Extract every line from the records below that contains the word "test".

-- PROVIDED DATA follows --

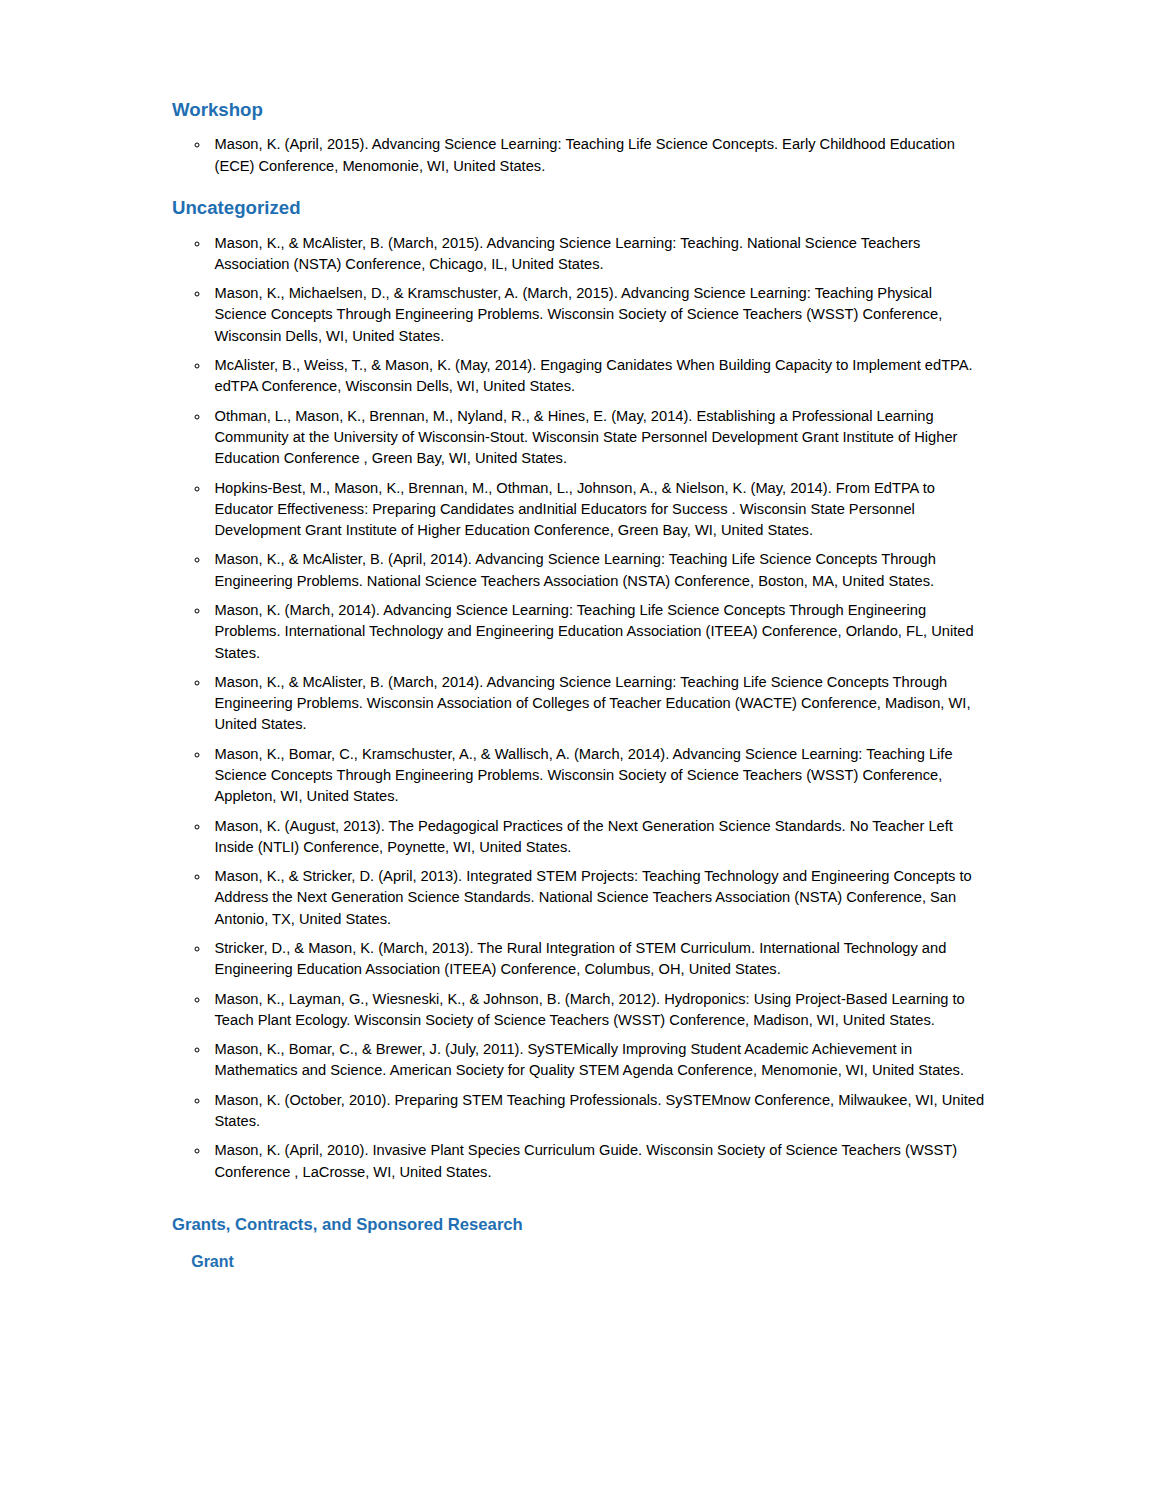Workshop
Mason, K. (April, 2015). Advancing Science Learning: Teaching Life Science Concepts. Early Childhood Education (ECE) Conference, Menomonie, WI, United States.
Uncategorized
Mason, K., & McAlister, B. (March, 2015). Advancing Science Learning: Teaching. National Science Teachers Association (NSTA) Conference, Chicago, IL, United States.
Mason, K., Michaelsen, D., & Kramschuster, A. (March, 2015). Advancing Science Learning: Teaching Physical Science Concepts Through Engineering Problems. Wisconsin Society of Science Teachers (WSST) Conference, Wisconsin Dells, WI, United States.
McAlister, B., Weiss, T., & Mason, K. (May, 2014). Engaging Canidates When Building Capacity to Implement edTPA. edTPA Conference, Wisconsin Dells, WI, United States.
Othman, L., Mason, K., Brennan, M., Nyland, R., & Hines, E. (May, 2014). Establishing a Professional Learning Community at the University of Wisconsin-Stout. Wisconsin State Personnel Development Grant Institute of Higher Education Conference , Green Bay, WI, United States.
Hopkins-Best, M., Mason, K., Brennan, M., Othman, L., Johnson, A., & Nielson, K. (May, 2014). From EdTPA to Educator Effectiveness: Preparing Candidates andInitial Educators for Success . Wisconsin State Personnel Development Grant Institute of Higher Education Conference, Green Bay, WI, United States.
Mason, K., & McAlister, B. (April, 2014). Advancing Science Learning: Teaching Life Science Concepts Through Engineering Problems. National Science Teachers Association (NSTA) Conference, Boston, MA, United States.
Mason, K. (March, 2014). Advancing Science Learning: Teaching Life Science Concepts Through Engineering Problems. International Technology and Engineering Education Association (ITEEA) Conference, Orlando, FL, United States.
Mason, K., & McAlister, B. (March, 2014). Advancing Science Learning: Teaching Life Science Concepts Through Engineering Problems. Wisconsin Association of Colleges of Teacher Education (WACTE) Conference, Madison, WI, United States.
Mason, K., Bomar, C., Kramschuster, A., & Wallisch, A. (March, 2014). Advancing Science Learning: Teaching Life Science Concepts Through Engineering Problems. Wisconsin Society of Science Teachers (WSST) Conference, Appleton, WI, United States.
Mason, K. (August, 2013). The Pedagogical Practices of the Next Generation Science Standards. No Teacher Left Inside (NTLI) Conference, Poynette, WI, United States.
Mason, K., & Stricker, D. (April, 2013). Integrated STEM Projects: Teaching Technology and Engineering Concepts to Address the Next Generation Science Standards. National Science Teachers Association (NSTA) Conference, San Antonio, TX, United States.
Stricker, D., & Mason, K. (March, 2013). The Rural Integration of STEM Curriculum. International Technology and Engineering Education Association (ITEEA) Conference, Columbus, OH, United States.
Mason, K., Layman, G., Wiesneski, K., & Johnson, B. (March, 2012). Hydroponics: Using Project-Based Learning to Teach Plant Ecology. Wisconsin Society of Science Teachers (WSST) Conference, Madison, WI, United States.
Mason, K., Bomar, C., & Brewer, J. (July, 2011). SySTEMically Improving Student Academic Achievement in Mathematics and Science. American Society for Quality STEM Agenda Conference, Menomonie, WI, United States.
Mason, K. (October, 2010). Preparing STEM Teaching Professionals. SySTEMnow Conference, Milwaukee, WI, United States.
Mason, K. (April, 2010). Invasive Plant Species Curriculum Guide. Wisconsin Society of Science Teachers (WSST) Conference , LaCrosse, WI, United States.
Grants, Contracts, and Sponsored Research
Grant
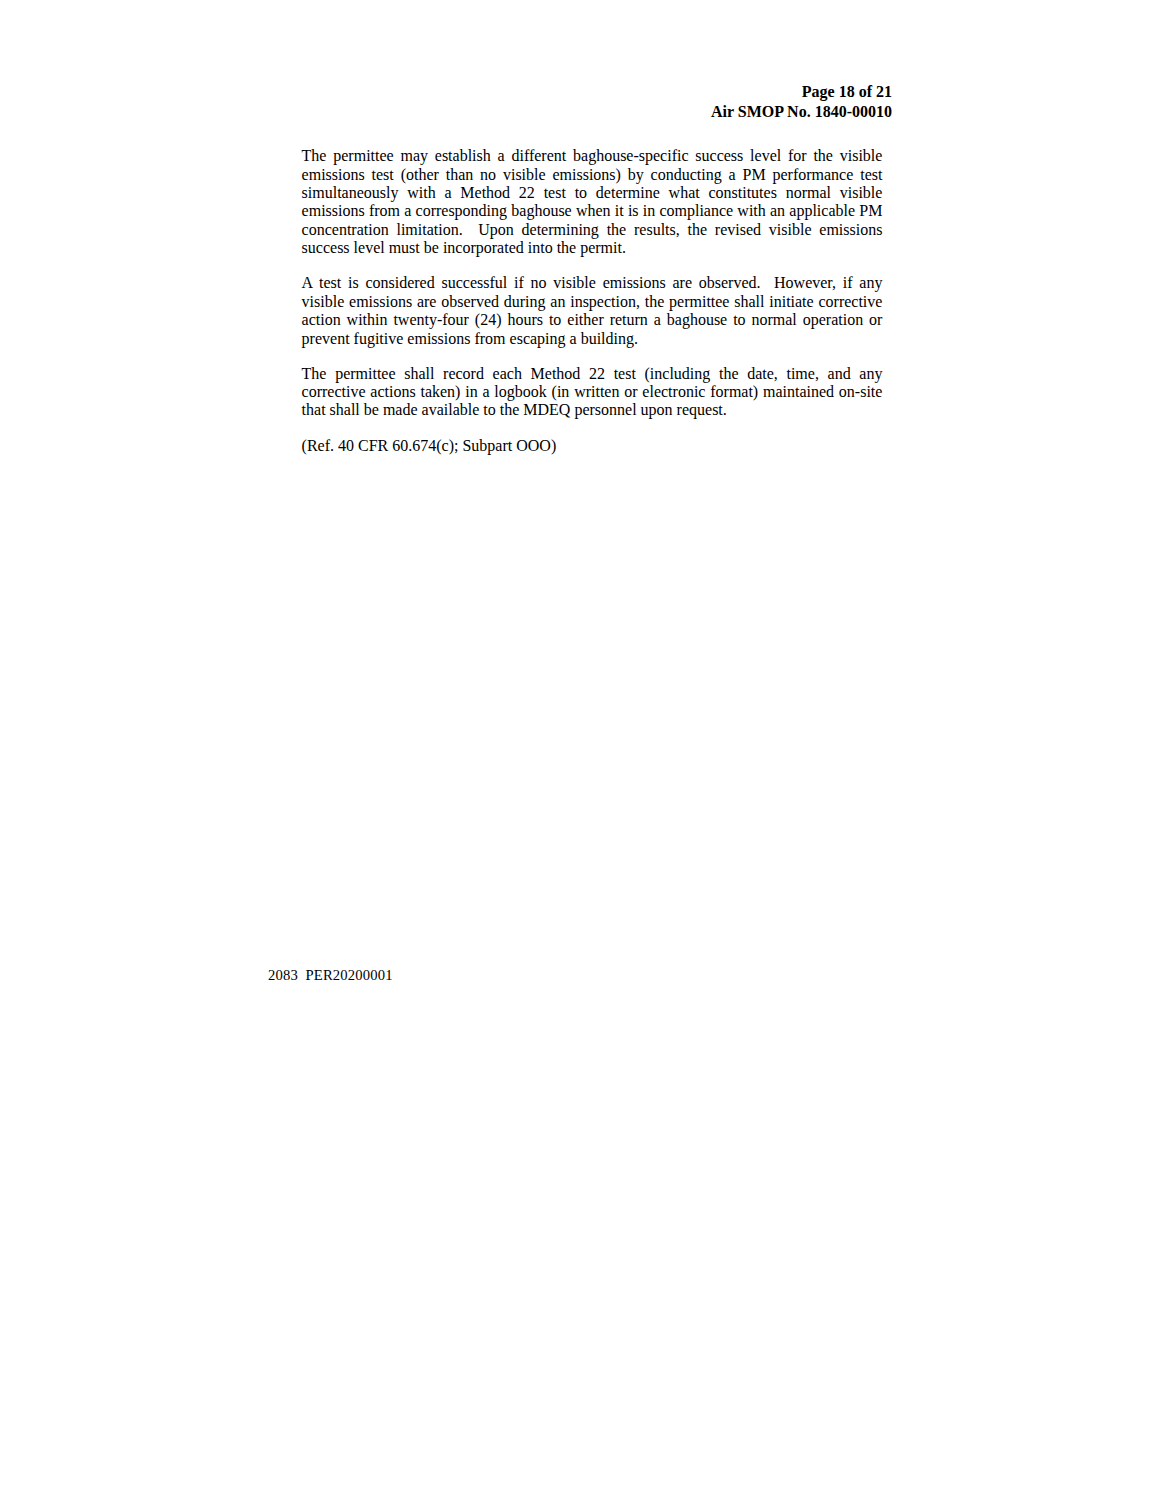Page 18 of 21
Air SMOP No. 1840-00010
The permittee may establish a different baghouse-specific success level for the visible emissions test (other than no visible emissions) by conducting a PM performance test simultaneously with a Method 22 test to determine what constitutes normal visible emissions from a corresponding baghouse when it is in compliance with an applicable PM concentration limitation. Upon determining the results, the revised visible emissions success level must be incorporated into the permit.
A test is considered successful if no visible emissions are observed. However, if any visible emissions are observed during an inspection, the permittee shall initiate corrective action within twenty-four (24) hours to either return a baghouse to normal operation or prevent fugitive emissions from escaping a building.
The permittee shall record each Method 22 test (including the date, time, and any corrective actions taken) in a logbook (in written or electronic format) maintained on-site that shall be made available to the MDEQ personnel upon request.
(Ref. 40 CFR 60.674(c); Subpart OOO)
2083 PER20200001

-- PROVIDED DATA concluded --

### [ANSWER SECTION]
The permittee may establish a different baghouse-specific success level for the visible emissions test (other than no visible emissions) by conducting a PM performance test simultaneously with a Method 22 test to determine what constitutes normal visible emissions from a corresponding baghouse when it is in compliance with an applicable PM concentration limitation. Upon determining the results, the revised visible emissions success level must be incorporated into the permit.
A test is considered successful if no visible emissions are observed. However, if any visible emissions are observed during an inspection, the permittee shall initiate corrective action within twenty-four (24) hours to either return a baghouse to normal operation or prevent fugitive emissions from escaping a building.
The permittee shall record each Method 22 test (including the date, time, and any corrective actions taken) in a logbook (in written or electronic format) maintained on-site that shall be made available to the MDEQ personnel upon request.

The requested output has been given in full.